(Beginning of PROVIDED RECORDS)

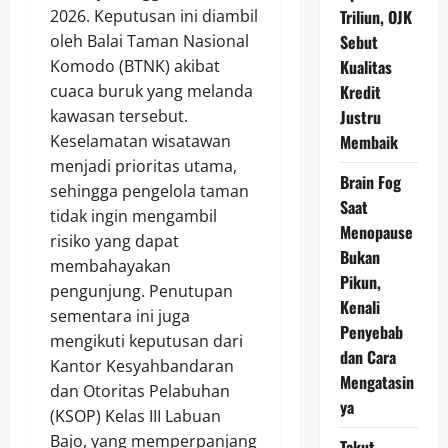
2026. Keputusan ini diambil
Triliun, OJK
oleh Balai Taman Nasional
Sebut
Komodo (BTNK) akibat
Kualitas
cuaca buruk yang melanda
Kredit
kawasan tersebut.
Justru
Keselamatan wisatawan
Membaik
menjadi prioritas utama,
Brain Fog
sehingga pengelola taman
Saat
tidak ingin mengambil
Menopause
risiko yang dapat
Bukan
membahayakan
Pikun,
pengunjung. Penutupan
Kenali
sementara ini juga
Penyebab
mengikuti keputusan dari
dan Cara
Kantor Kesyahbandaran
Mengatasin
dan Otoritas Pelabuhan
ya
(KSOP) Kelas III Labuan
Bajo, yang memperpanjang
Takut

(End of PROVIDED RECORDS)
(Beginning of PROVIDED RECORDS)

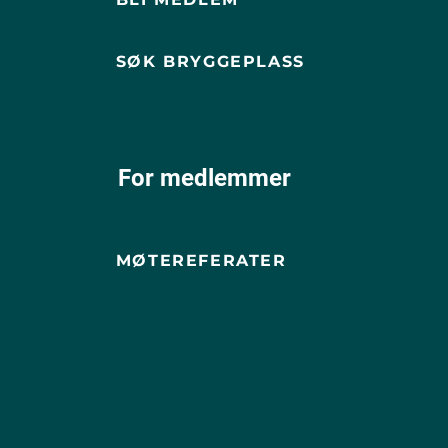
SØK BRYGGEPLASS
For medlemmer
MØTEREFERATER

(End of PROVIDED RECORDS)

== PROBLEM TO WORK ON ==
Which lines of the records contain the word "yang"? Report each such line in full, treating uppercase and lowercase as different.

== SOLUTION FOR THIS PROBLEM ==
cuaca buruk yang melanda
risiko yang dapat
Bajo, yang memperpanjang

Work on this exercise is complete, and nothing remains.